__THE TASK__:
What are the lines, written out exactly, from the one containing "index dip: (261, 85)" to the end of the entries below? Include both ends and nothing more.

Stored items from a collection
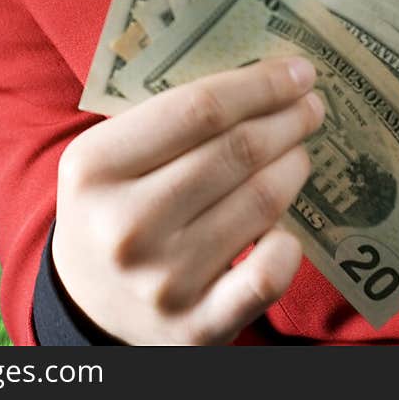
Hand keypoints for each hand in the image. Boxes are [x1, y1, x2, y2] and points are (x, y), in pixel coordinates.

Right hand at [52, 55, 322, 344]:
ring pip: (260, 203)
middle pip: (236, 151)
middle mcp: (126, 225)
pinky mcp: (195, 327)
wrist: (87, 306)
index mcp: (96, 166)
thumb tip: (263, 78)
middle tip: (311, 106)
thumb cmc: (113, 207)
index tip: (298, 71)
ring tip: (299, 151)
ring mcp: (162, 281)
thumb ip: (169, 118)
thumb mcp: (111, 156)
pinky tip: (288, 225)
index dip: (261, 85)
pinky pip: (267, 276)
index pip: (200, 109)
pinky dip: (288, 244)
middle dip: (287, 120)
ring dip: (294, 166)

__EXPECTED ANSWER__:
index dip: (261, 85)
pinky pip: (267, 276)
index pip: (200, 109)
pinky dip: (288, 244)
middle dip: (287, 120)
ring dip: (294, 166)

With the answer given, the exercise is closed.